И нескоро, очень нескоро я пойму, что мертвый Воспариж что-то делает с живым, отчего живой рвет и мечет, остервенело бросается на мертвого. Я пытаюсь защитить живой и теплый Воспариж, я прячу его от окоченевшего и холодного собрата, но мертвый Воспариж снова и снова просачивается в комнаты. Зачем вы его защищаете, говорит мертвый Воспариж – я вздрагиваю, я вообще не думал, что города могут говорить – он же умер. То есть, как это умер, не понимаю я, это ты умер, он-то живой – да какой он живой, фыркает Воспариж, он умер давным-давно, когда все случилось, – это я живой, существующий, мои руины и правда возвышаются над туманом, и когда налетает ветер и разгоняет туман, в соборе гулко звенит тяжелый колокол. Зачем вы защищаете каштаново-пряничный Воспариж, его же больше не существует.
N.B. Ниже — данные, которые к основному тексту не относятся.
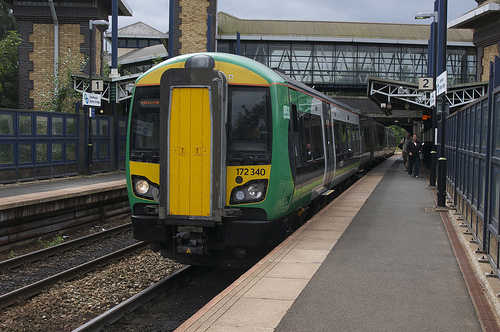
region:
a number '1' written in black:
[236, 168, 241, 175]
Я угрожаю, что сейчас возьму веник, достаточно я уже терпел выходки мертвого Воспарижа, сейчас возьму веник, не посмотрю, что от Воспарижа остались рожки да ножки. Ничего вы не сделаете, отвечает Воспариж, ничегошеньки-ничего, потому что вас тоже нет, вас не стало, когда все это случилось, и того Воспарижа не стало, вы уже мертвый были, когда поехали смотреть на меня второй раз, да вы в кои-то веки не на меня, а на себя посмотрите, на свои обгоревшие кости, хоть бы перчатки надели, а то смотреть страшно. Так что ничего вы не сделаете, того Воспарижа больше нет, вот он и злится на меня, что я есть, а его нет, и ничего вы не сделаете, ничегошеньки-ничего.

Я уже понимаю, что ничего не сделаю – по утрам просыпаюсь от грозного шипения, когда два Воспарижа начинают выгибать спины и махать друг на друга хвостами. Мой первый Воспариж подает мне храпучино с тротуасанами, мой второй Воспариж приветствует меня звоном одинокого колокола на уцелевшем соборе.
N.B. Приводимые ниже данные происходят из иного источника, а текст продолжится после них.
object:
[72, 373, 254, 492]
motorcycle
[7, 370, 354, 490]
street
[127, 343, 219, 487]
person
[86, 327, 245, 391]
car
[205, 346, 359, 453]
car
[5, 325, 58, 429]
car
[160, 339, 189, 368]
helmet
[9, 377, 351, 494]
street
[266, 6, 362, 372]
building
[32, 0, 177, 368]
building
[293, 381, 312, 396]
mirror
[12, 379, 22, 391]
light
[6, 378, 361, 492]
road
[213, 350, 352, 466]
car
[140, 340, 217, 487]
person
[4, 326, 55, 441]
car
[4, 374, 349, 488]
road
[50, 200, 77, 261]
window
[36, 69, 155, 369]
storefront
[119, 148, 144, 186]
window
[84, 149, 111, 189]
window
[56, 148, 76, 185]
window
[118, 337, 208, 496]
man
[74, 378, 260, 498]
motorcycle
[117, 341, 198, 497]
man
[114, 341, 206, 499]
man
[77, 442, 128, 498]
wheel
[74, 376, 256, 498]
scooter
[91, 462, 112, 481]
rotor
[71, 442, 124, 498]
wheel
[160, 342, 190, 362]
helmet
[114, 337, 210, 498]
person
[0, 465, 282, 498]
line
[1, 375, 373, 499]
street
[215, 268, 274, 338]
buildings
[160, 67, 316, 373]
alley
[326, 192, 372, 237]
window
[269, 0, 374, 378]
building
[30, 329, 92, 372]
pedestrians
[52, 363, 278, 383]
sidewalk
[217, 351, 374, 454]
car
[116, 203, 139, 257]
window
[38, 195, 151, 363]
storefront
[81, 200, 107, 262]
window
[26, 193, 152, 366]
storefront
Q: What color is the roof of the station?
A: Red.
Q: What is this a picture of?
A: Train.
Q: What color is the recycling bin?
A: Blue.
Иногда я смотрю на улицу, за дверь – я жду, что когда-нибудь на пороге появится еще один Воспариж, совсем юный, отстроенный заново, он будет помахивать хвостом и вставать на задние лапы, ожидая, когда его впустят. Но дни идут за днями, недели за неделями – и все остается неизменным, я и два Воспарижа, которые были в моей жизни, они даже завтракают порознь, а я не знаю, с кем из них завтракать сегодня, чтобы не обидеть другого…

Гостиница для писем

Здравствуйте, дорогие наши, не знаем, кто, очень рады вам всем писать, всех целуем и обнимаем, желаем крепкого здоровья, и чего там еще полагается желать. У нас столько всего случилось за это время, что даже не знаем, с чего начать. Все как-то потихоньку наладилось, переехали в новый дом, так что даже жалко, что вы нас покинули. Надеемся, что у вас тоже все хорошо.


Здравствуйте, дорогие наши, не знаем, кто, очень рады были получить ваше письмо. У нас все просто замечательно, устроились на новом месте, у нас теперь тоже свой дом, в три этажа, а больше здесь не положено. Так что все у нас хорошо…


…письмо гневно отвернуло страницу, чтобы никто его не видел, особенно вот это наглое беспардонное письмо, которое вот так откровенно разглядывает чужие страницы, да еще и возмущается:

– Да подождите вы, я еще не дочитало!

– Вы… да как вы смеете? Как вам не совестно читать чужие письма!